O padre ressaltou que o astronauta americano, Frank Borman, o primeiro homem a ver de perto a lua, em certo momento, após um prolongado silêncio, sussurrou: "No princípio, Deus criou os céus e a terra. A terra está vazia e informe...". Primeiro verso do livro de Gênesis, primeiro livo das Sagradas Escrituras. Muitos dos companheiros da missão espacial não conseguiram conter as lágrimas. Quando retornou à terra, foi questionado: "Você viu Deus lá?", e ele respondeu: "Não, eu não O vi, mas contemplei os Seus rastros.".
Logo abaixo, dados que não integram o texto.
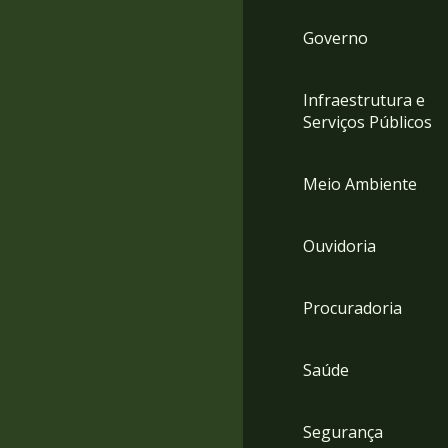
Governo
Infraestrutura e
Serviços Públicos
Meio Ambiente
Ouvidoria
Procuradoria
Saúde
Segurança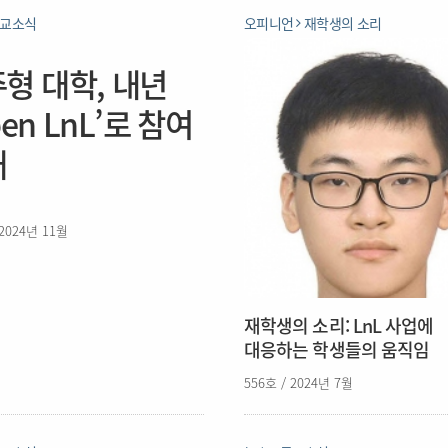
교소식
오피니언
재학생의 소리
형 대학, 내년
pen LnL’로 참여
대
 2024년 11월
재학생의 소리: LnL 사업에
대응하는 학생들의 움직임
556호 / 2024년 7월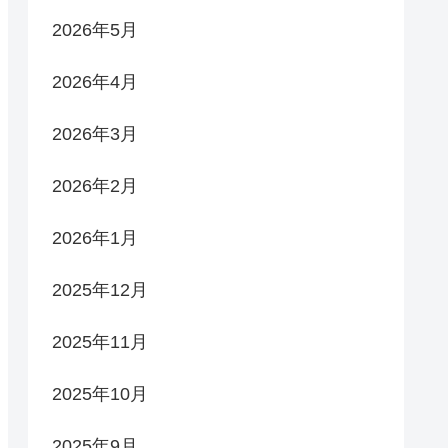
2026年5月
2026年4月
2026年3月
2026年2月
2026年1月
2025年12月
2025年11月
2025年10月
2025年9月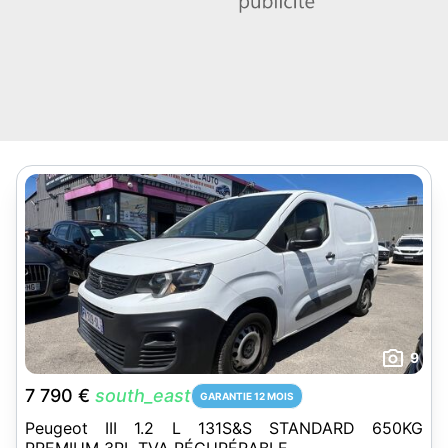
9
7 790 €
south_east
GARANTIE 12 MOIS
Peugeot III 1.2 L 131S&S STANDARD 650KG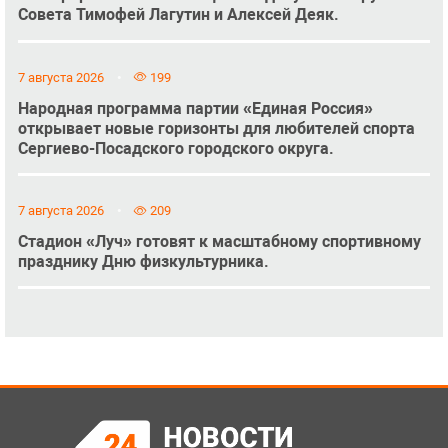
Совета Тимофей Лагутин и Алексей Деяк.
7 августа 2026
199
Народная программа партии «Единая Россия»
открывает новые горизонты для любителей спорта
Сергиево-Посадского городского округа.
7 августа 2026
209
Стадион «Луч» готовят к масштабному спортивному
празднику Дню физкультурника.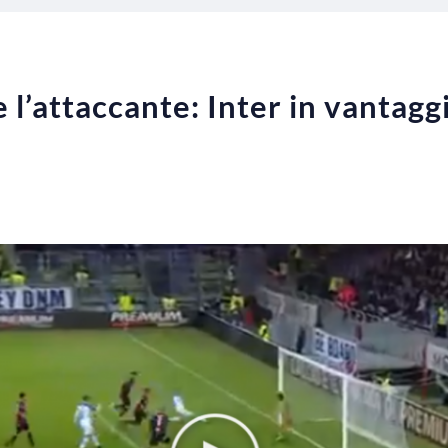
 l’attaccante: Inter in vantaggi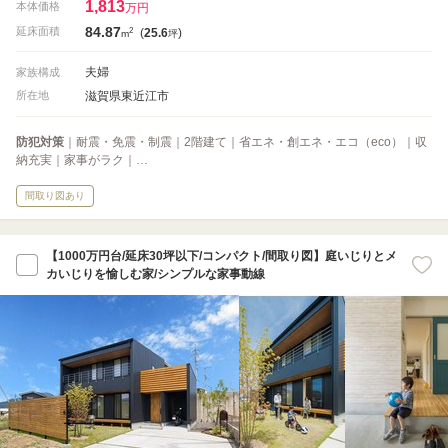
1,813
本体価格
万円
84.87
2
延床面積
(
25.6
)
m
坪
夫婦
家族構成
滋賀県東近江市
所在地
防犯対策
｜耐震・免震・制震｜2階建て｜省エネ・創エネ・エコ（eco）｜収
納充実｜家事がラク｜…
間取り図あり
【1000万円台/延床30坪以下/コンパクト/間取り図】庭いじりとメ
カいじりを愉しむ家/シンプルな家事動線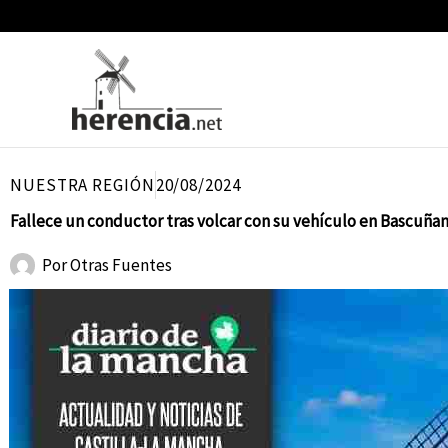
Ir
al
contenido
NUESTRA REGIÓN
20/08/2024
Fallece un conductor tras volcar con su vehículo en Bascuña
Por
Otras Fuentes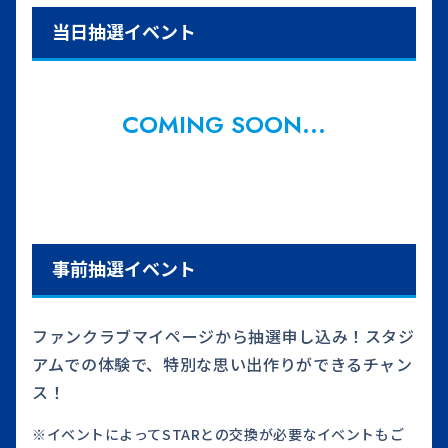
当日抽選イベント
COMING SOON...
事前抽選イベント
ファンクラブマイページから抽選申し込み！スタジ
アムでの体験で、特別な思い出作りができるチャン
ス！
※
イベントによってSTARとの交換が必要なイベントもご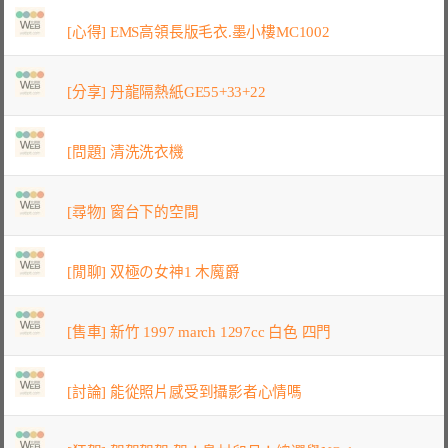
[心得] EMS高領長版毛衣.墨小樓MC1002
[分享] 丹龍隔熱紙GE55+33+22
[問題] 清洗洗衣機
[尋物] 窗台下的空間
[閒聊] 双極の女神1 木魔爵
[售車] 新竹 1997 march 1297cc 白色 四門
[討論] 能從照片感受到攝影者心情嗎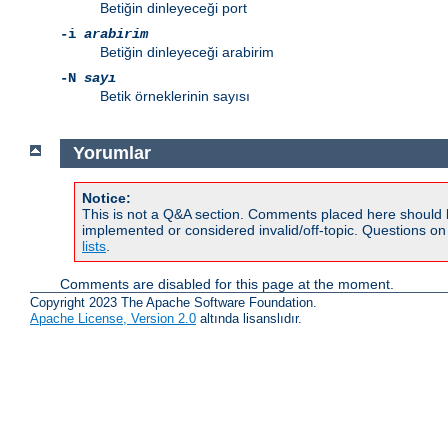
Betiğin dinleyeceği port
-i
arabirim
Betiğin dinleyeceği arabirim
-N
sayı
Betik örneklerinin sayısı
Yorumlar
Notice:
This is not a Q&A section. Comments placed here should 
implemented or considered invalid/off-topic. Questions o
lists
.
Comments are disabled for this page at the moment.
Copyright 2023 The Apache Software Foundation.
Apache License, Version 2.0
altında lisanslıdır.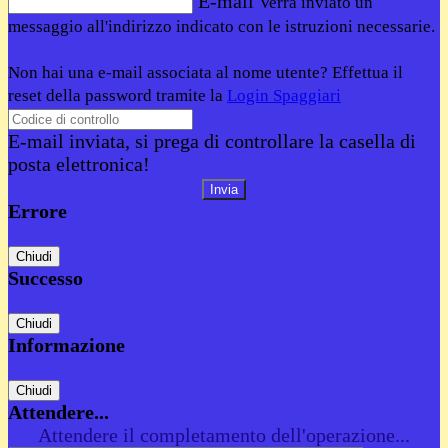
E-mail
Verrà inviato un
messaggio all'indirizzo indicato con le istruzioni necessarie.
Non hai una e-mail associata al nome utente? Effettua il
reset della password tramite la
Login Spaggiari
E-mail inviata, si prega di controllare la casella di
posta elettronica!
Errore
Chiudi
Successo
Chiudi
Informazione
Chiudi
Attendere...
Attendere il completamento dell'operazione...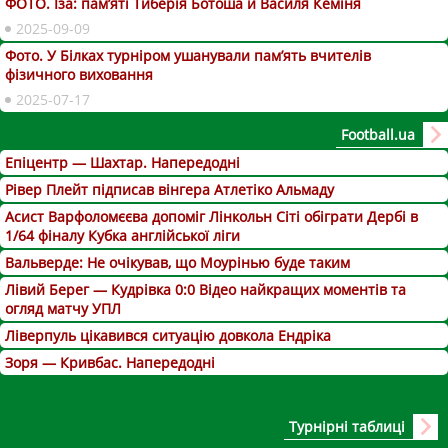
ФОТО. Іза: пам’яті Тиберія Ботоша й Василя Кеміня
2025-09-09
Фото. У Білках турніром ушанували пам’ять вчителів
фізичного виховання
2025-07-17
Football.ua
Епіцентр — Шахтар. Напередодні
Рівер Плейт підписав вінгера Атлетіко Альмаду
Асист Варфоломєєва допоміг Лінкольн Сіті обіграти Дербі в
1/64 фіналу Кубка англійської ліги
Вальверде: Не очікував, що Моурінью буде таким
Лівий Берег — Кудрівка 0:0 Відео найкращих моментів та
огляд матчу УПЛ
Ліверпуль цікавився ситуацію довкола Ендріка
Зоря — Кривбас. Напередодні
Турнірні таблиці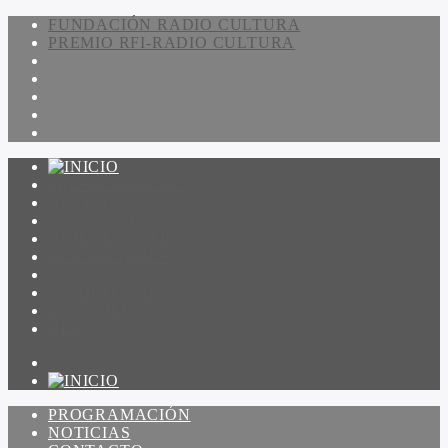
FUNDACIÓN RADIO CULTURA
PREMIO RFI-RADIO CULTURA
PROGRAMACIÓN
NOTICIAS
CONTACTO
QUIENES SOMOS
IR A AMADEUS
ON DEMAND
ESCUCHAR
VER
PROGRAMACIÓN
NOTICIAS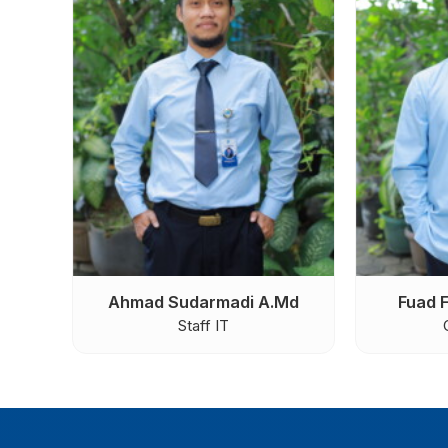
Vita Andarinata Kumala Sari,
Rifqi
S.Pd
Guru Pen
Guru Bahasa Jawa
Koordina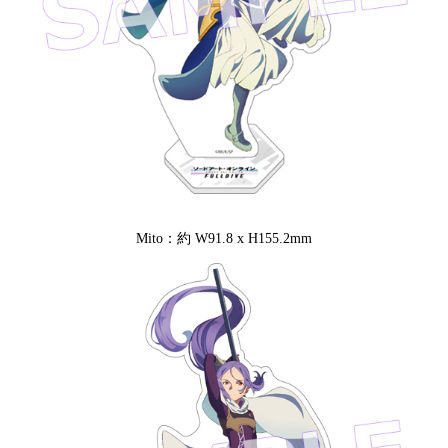
Mito：約 W91.8 x H155.2mm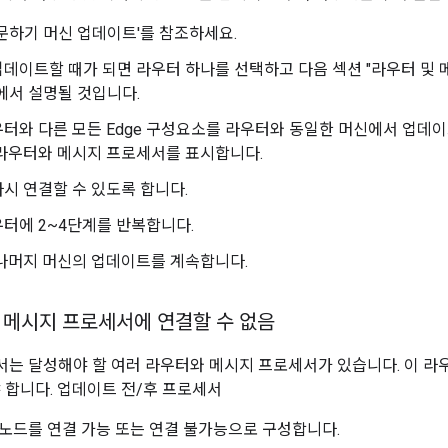
문하기 머신 업데이트'를 참조하세요.
데이트할 때가 되면 라우터 하나를 선택하고 다음 섹션 "라우터 및 
에서 설명될 것입니다.
터와 다른 모든 Edge 구성요소를 라우터와 동일한 머신에서 업데이트
 라우터와 메시지 프로세서를 표시합니다.
시 연결할 수 있도록 합니다.
터에 2~4단계를 반복합니다.
나머지 머신의 업데이트를 계속합니다.
 메시지 프로세서에 연결할 수 없음
는 달성해야 할 여러 라우터와 메시지 프로세서가 있습니다. 이 라
 합니다. 업데이트 전/후 프로세서
은 노드를 연결 가능 또는 연결 불가능으로 구성합니다.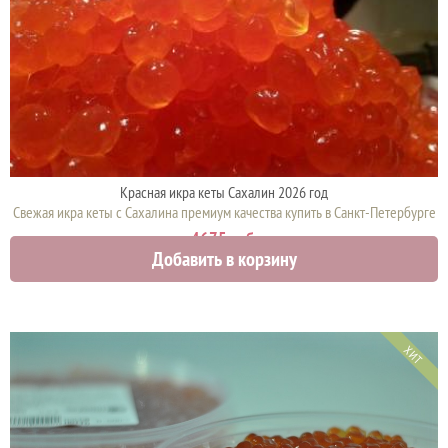
Красная икра кеты Сахалин 2026 год
Свежая икра кеты с Сахалина премиум качества купить в Санкт-Петербурге
4675 руб.
Добавить в корзину
ХИТ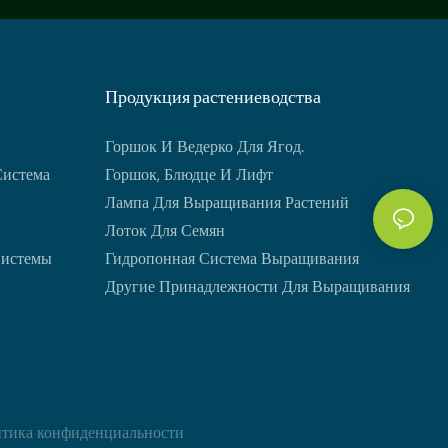
Продукция растениеводства
Горшок И Ведерко Для Ягод.
Система
Горшок, Блюдце И Лифт
Лампа Для Выращивания Растений
Лоток Для Семян
Системы
Гидропонная Система Выращивания
Другие Принадлежности Для Выращивания
тика
конфиденциальности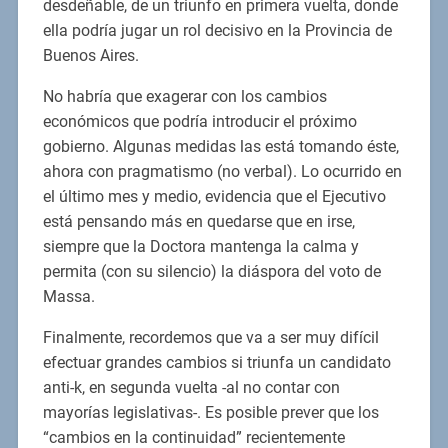
desdeñable, de un triunfo en primera vuelta, donde
ella podría jugar un rol decisivo en la Provincia de
Buenos Aires.
No habría que exagerar con los cambios
económicos que podría introducir el próximo
gobierno. Algunas medidas las está tomando éste,
ahora con pragmatismo (no verbal). Lo ocurrido en
el último mes y medio, evidencia que el Ejecutivo
está pensando más en quedarse que en irse,
siempre que la Doctora mantenga la calma y
permita (con su silencio) la diáspora del voto de
Massa.
Finalmente, recordemos que va a ser muy difícil
efectuar grandes cambios si triunfa un candidato
anti-k, en segunda vuelta -al no contar con
mayorías legislativas-. Es posible prever que los
“cambios en la continuidad” recientemente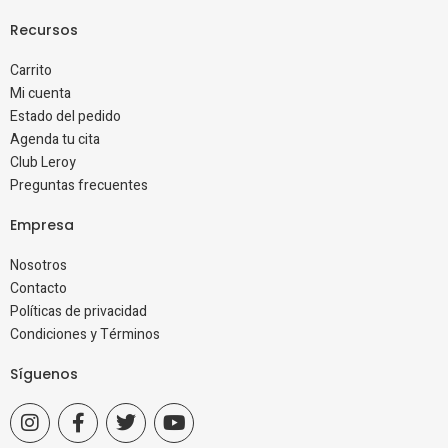
Recursos
Carrito
Mi cuenta
Estado del pedido
Agenda tu cita
Club Leroy
Preguntas frecuentes
Empresa
Nosotros
Contacto
Políticas de privacidad
Condiciones y Términos
Síguenos
I
F
T
Y
n
a
w
o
Estes "rastros" que Borman contemplou agora parecem ser também contemplados por seus colegas russos, conforme explica o padre Talats:
Os astronautas me ligam antes das decolagem, pedindo por orações e bençãos. Yuri Lonchakov, comandante espacial, chegou a ler a Bíblia inteira durante o período que esteve no espaço. Durante as últimas horas antes do voo, conversávamos sobre assuntos teológicos, interpretação ortodoxa da criação, como os santos compreendiam a natureza do cosmos e afins. Oleg Skripinchko cumprimentou o Patriarca de Moscou diretamente do espaço, quando Sua Beatitude visitou o Centro Espacial. Outro, Fyodor Turchikhin, de origem grega, permaneceu seis meses na órbita da terra e levou consigo relíquias de São Teodoro, o Comandante.
"Meu Deus, porque retornei à terra?"

Ícone da Theotokos acoplado na parede da Estação Espacial Russa (ROSCOSMOS)
De acordo com o padre Talats, cada astronauta adquire suas próprias experiências no espaço. "Você não pode explicar isto. Não pode-se explicar o que se sente, porque pessoas são diferentes e vivem experiências variadas. Um astronauta, Valery Oliagov, ficou em torno de um ano e três meses na Estação Espacial, é um campeão e recordista. Durante o período na Estação Espacial, ele celebrou a Páscoa e até mesmo cantou o tropário da Ressurreição, cheio de júbilo. Quando retornou, se deparou com os problemas diários e a realidade terrena, chegando a se questionar, meio sarcástico, meio brincando: "Meu Deus, porque retornei à terra?".

- Retirado e traduzido parcialmente e livremente do artigo: "The confessor of the Astronauts - Fr. Job Talats: «In Space you can see the Grace of God»", entrevista do jornal grego TO VIMA.